The shoulder impingement syndrome affects the torque of the shoulder muscles, and reduces the torque of external shoulder rotator muscles by 17% (33). The researchers concluded that rehabilitation exercises should include muscular balance, muscular endurance, muscle strength, dynamic stability and neuromuscular control (34-37), in which open and closed kinetic chain exercises increase external shoulder rotator muscle torque. Resistance and motor control exercises improve shoulder performance (38). Closed kinetic chain exercises enhance the proprioception by coordinating the mechanical receptors (39) as well as the strength of the external shoulder rotator muscles, reduce the pain and improve the shoulder.

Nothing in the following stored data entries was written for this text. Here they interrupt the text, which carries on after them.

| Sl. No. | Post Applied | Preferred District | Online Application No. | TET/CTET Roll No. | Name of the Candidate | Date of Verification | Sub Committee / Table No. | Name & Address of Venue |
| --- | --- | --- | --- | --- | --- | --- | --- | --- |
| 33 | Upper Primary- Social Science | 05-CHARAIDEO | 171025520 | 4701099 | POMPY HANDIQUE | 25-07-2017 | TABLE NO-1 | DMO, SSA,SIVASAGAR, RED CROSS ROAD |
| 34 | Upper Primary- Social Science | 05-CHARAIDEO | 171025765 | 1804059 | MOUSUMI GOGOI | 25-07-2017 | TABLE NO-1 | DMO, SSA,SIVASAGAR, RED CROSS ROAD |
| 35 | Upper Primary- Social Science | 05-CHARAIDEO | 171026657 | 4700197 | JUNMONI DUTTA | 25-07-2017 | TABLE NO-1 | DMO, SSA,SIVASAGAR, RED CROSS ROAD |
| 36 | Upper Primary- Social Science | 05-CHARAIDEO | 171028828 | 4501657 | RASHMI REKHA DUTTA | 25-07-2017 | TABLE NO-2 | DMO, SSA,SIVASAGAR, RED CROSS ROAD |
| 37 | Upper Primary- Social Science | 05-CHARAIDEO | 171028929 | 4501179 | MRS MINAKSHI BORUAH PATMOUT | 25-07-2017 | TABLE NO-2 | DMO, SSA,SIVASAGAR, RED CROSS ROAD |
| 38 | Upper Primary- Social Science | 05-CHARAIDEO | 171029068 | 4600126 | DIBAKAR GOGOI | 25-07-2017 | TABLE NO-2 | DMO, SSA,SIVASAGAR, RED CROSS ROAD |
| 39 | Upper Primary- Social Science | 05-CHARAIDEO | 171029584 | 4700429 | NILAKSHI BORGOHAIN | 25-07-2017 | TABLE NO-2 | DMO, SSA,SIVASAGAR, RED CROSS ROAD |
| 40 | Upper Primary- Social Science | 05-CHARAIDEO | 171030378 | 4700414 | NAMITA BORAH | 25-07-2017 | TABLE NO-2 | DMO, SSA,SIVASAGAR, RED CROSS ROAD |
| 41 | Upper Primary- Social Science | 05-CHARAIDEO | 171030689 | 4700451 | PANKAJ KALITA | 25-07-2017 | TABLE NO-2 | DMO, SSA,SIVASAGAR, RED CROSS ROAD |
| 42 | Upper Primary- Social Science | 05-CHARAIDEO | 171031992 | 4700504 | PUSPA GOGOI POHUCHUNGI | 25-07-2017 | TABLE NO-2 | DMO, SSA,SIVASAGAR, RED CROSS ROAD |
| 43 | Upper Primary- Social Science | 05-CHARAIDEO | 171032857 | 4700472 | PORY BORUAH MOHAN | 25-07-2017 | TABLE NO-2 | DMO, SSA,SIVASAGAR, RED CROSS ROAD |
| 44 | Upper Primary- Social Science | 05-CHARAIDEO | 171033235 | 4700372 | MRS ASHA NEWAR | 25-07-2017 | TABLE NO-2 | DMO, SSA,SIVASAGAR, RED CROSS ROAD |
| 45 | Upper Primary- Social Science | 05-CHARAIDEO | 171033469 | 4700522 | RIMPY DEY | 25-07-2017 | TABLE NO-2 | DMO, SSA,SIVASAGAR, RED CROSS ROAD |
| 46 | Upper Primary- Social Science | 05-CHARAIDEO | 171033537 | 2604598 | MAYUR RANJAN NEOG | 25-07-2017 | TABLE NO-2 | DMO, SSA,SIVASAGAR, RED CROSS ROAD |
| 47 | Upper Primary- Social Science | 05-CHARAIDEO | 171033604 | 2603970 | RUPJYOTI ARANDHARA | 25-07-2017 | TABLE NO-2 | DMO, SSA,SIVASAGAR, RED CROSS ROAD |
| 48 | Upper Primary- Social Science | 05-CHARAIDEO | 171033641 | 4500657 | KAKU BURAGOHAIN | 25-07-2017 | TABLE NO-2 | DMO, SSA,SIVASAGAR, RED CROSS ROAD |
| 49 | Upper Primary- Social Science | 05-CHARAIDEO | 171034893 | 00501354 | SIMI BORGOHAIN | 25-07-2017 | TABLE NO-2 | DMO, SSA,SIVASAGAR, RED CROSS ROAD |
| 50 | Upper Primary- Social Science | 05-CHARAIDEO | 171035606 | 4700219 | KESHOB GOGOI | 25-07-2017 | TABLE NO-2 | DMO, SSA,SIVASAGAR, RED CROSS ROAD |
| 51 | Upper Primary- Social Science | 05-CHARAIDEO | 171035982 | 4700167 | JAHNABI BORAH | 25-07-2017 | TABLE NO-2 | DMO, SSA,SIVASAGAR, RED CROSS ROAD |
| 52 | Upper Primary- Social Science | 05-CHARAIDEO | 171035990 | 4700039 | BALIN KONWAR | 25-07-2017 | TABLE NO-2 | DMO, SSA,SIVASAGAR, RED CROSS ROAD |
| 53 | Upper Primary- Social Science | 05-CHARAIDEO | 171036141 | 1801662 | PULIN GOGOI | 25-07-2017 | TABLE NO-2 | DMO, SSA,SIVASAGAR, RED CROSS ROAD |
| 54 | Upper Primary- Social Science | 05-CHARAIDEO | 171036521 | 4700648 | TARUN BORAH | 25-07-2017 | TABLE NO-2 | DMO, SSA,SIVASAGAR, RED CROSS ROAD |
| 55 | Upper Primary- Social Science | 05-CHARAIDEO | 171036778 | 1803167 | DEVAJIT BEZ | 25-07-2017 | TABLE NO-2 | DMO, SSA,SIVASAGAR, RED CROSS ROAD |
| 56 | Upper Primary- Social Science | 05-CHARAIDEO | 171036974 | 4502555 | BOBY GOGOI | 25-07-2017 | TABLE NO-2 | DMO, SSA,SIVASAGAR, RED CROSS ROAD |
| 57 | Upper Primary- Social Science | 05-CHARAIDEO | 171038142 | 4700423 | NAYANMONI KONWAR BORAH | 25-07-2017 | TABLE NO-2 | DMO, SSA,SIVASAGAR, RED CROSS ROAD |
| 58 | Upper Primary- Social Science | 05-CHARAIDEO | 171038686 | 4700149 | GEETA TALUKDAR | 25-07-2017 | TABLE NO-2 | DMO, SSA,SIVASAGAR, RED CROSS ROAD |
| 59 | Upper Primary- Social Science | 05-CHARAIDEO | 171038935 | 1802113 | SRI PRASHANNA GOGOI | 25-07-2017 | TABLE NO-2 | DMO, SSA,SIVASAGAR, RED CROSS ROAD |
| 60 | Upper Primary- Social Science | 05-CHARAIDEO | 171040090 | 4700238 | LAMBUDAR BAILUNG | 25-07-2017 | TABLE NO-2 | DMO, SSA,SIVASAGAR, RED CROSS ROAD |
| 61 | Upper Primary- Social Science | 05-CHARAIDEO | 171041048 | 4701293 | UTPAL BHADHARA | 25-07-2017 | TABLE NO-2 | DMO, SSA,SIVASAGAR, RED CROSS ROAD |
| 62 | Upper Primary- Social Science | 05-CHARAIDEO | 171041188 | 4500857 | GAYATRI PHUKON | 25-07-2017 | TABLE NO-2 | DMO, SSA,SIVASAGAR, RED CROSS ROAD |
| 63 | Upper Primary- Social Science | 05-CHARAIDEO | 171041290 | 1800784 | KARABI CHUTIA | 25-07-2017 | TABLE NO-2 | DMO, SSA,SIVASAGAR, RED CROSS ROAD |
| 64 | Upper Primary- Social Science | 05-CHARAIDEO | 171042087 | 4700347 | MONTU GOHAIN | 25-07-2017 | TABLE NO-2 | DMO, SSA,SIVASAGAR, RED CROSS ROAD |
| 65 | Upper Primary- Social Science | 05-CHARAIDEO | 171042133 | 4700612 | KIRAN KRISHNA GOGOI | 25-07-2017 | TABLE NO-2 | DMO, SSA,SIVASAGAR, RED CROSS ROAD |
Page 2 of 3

The effect of open chain kinetic chain was more than closed kinetic chain exercise on the external shoulder rotator muscles. As mentioned above, closed kinetic chain exercises could be used in the first steps of rehabilitation but could not be as effective as open chain exercises for enhancement of shoulder muscle torque. Open kinetic chain exercises usually involve muscles of a single joint and while one joint is moving, the other one could be stable, so targeting a joint for strengthening is easier. On the other hand, in open kinetic chain trainings, the pressure is rotationally on one motion plane forced on the joint. Therefore the joint could be trained more easily and the progression of exercises could be done by overloading principles to increase muscle torque. This increased strength could be related to the enhanced cardiovascular condition, as well as rehabilitation of injured shoulder. Consequently, after closed and open kinetic chain exercises some adaptations happen which include increasing the total contracting protein, enhancing the quantity and strength of connective tissues, and increasing of capillaries in muscles that finally results in stability of ligaments. Open and closed kinetic chain stretching also increase muscle coordination between agonists and antagonists (40). In current study the results showed that by increasing the velocity, the torque decreases which is compatible with previous studies (25, 26, 41, 42).

Patten et al. have studied on the effect of combined functional task training on upper extremities and found that this kind of training promotes recovery of upper extremity motor function (43). Prokopy et al. compared the open and closed kinetic chain exercises and demonstrated that closed kinetic chain exercises have more significant impact on increasing the torque and power of shoulder muscles than the open kinetic chain exercises (29).

We had limitations in using electromyography on these muscles and in future studies it is better to evaluate these variables with electromyography. The maximum voluntary contraction (MVC) and muscle activity onset detection had a lot of useful information regarding this issue.